C’est la responsabilité des générations actuelles d’imaginer des solutions globales dans une vision de long terme. L’accumulation des richesses et des pouvoirs dans les mains d’une minorité doit être condamnée et remplacée par une société qui pratique la solidarité et le partage.

Notre guide

Sous le titre, “le bon voisinage et la diplomatie des Peuples guident nos pas”, le premier Forum en 2018 avait retenu les conclusions suivantes :

« Les peuples ont besoin de solidarités pour relever les défis de dimension planétaire. Cela suppose de mieux connaître les enjeux pour anticiper les conséquences. Le réchauffement climatique, l’évolution démographique, la mondialisation des échanges capitaliste et la révolution numérique nous imposent d’imaginer des solutions inédites et durables en faveur d’un projet de civilisation fondé sur le “bien commun”.
Dans ce contexte, nous appelons les forces vives des peuples situés dans notre voisinage immédiat à partager et dépasser ces appréhensions. La géographie nous a fait des voisins ; l’histoire nous a fait des cousins. L’avenir nous réunit.
Nous avons la conviction qu’il n’y aura pas d’îlot de tranquillité et de prospérité dans un océan de problèmes non résolus. Sur de nombreux points nous devons agir de concert. L’esprit du “bon voisinage et la diplomatie des peuples” guident nos pas pour échanger, dialoguer, négocier et avancer. Nous avons décidé de mettre en commun ce que nous avons de meilleur. Partager le surplus n’est pas une solution.
Le manifeste éclaire nos actions.

Des projets et des idées

Cette 2e édition du Forum a été consacrée à la présentation de projets. Une vingtaine pour ce premier exercice. Une clause de confidentialité nous interdit d’évoquer le contenu de projets à caractères économiques ; par contre, nous aborderons 3 projets Réunionnais et un projet Chagossien.

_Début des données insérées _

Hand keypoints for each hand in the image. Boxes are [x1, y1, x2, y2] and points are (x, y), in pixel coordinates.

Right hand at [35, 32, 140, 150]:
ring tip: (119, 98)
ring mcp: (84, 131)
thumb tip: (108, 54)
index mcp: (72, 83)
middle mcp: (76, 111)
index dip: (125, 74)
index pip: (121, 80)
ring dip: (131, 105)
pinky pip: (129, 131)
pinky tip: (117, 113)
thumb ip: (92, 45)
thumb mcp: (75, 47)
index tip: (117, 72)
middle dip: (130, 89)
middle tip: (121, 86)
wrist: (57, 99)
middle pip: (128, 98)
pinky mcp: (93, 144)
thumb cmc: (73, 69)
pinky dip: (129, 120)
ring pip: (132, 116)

- Olivier Bancoult a rappelé que l’ONU a accordé à la Grande Bretagne un délai de 6 mois pour se conformer aux conclusions de la Cour Internationale de Justice. Son organisation, le Groupe Réfugiés Chagos, compte organiser un déplacement aux Chagos en Novembre. Le Forum lui apporte toute sa solidarité, dans une résolution intitulée : “A demain aux Chagos”. Comme les Réunionnais ont été aux avants postes de la Solidarité avec les Chagossiens. gageons qu’ils en feront davantage. Le temps presse.

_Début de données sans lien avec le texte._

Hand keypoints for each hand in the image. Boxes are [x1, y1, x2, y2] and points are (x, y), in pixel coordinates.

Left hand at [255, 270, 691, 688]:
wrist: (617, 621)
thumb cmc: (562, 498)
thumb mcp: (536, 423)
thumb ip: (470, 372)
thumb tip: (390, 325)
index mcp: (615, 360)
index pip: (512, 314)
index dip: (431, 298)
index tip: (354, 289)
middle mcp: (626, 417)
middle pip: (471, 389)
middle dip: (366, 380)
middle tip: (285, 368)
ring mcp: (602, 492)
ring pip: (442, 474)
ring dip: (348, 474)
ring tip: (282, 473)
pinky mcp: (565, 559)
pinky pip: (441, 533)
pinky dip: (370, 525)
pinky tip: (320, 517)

- Un documentaire sera réalisé sur les Olympiades de l’Histoire de Mouramanga qui a mis en compétition 2 lycées et un Collège. L’initiative a eu lieu en mars 2019 lors du 72e anniversaire du soulèvement Malgache de 1947 et du massacre qui s’en est suivi. Des Réunionnais avaient été enrôlés. Les exposés des jeunes scolaires ouvrent des perspectives intéressantes pour une coopération en éducation. L’idée de réaliser un documentaire a reçu l’approbation du Directeur du musée de la gendarmerie et de l’administration académique de la circonscription.

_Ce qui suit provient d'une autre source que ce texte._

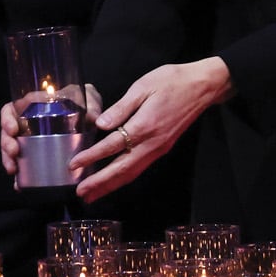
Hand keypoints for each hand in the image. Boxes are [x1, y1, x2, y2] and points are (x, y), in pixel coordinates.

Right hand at [0, 82, 102, 178]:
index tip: (12, 129)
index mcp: (34, 106)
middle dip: (6, 143)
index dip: (7, 119)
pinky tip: (18, 185)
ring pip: (11, 149)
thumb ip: (93, 104)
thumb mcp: (90, 99)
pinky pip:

- Une Fondation Francis Sautron verra le jour pour faire vivre la mémoire de ce jeune Réunionnais qui, après son service militaire, en 1946, a épousé la cause des Malgaches pour l’indépendance. Il fut le premier maire de Diego-Suarez après des élections municipales en 1956, 1957 et 1959. Une Conférence a été donnée en février 2019 à l’Université de La Réunion, suivie d’une autre Conférence à Diego-Suarez, en partenariat avec les Etudiants en licence d’histoire et leur professeur. Pour faire suite à ces travaux, la Doyenne de la Faculté de lettres a adressé un message au Forum dans lequel elle forme le vœu de réaliser un espace culturel et une bibliothèque au nom de Francis Sautron.

- Le journal Témoignages a proposé de mettre à la disposition des étudiants-chercheurs Malgaches 70 années d’archives, en particulier les documents ayant traits à la solidarité anti-colonialiste. Il faut savoir que les archives Malgaches ont été emportées en France, ce qui handicape sérieusement le travail des chercheurs. Enfin, Témoignages a reçu des collaborations pour améliorer ses connaissances sur Paul Dussac qui a crée la section malgache du PCF, édité un journal et s’est engagé aux côtés des Malgaches.

Un collectif sera crée pour suivre la réalisation de ces projets et mutualiser les moyens et compétences. Nous accueillons toutes les bonnes volontés.

Durant la présidence de La Réunion, une décision sera prise pour le prochain Forum. Ce sera chose faite en novembre, le temps de la concertation entre les partenaires.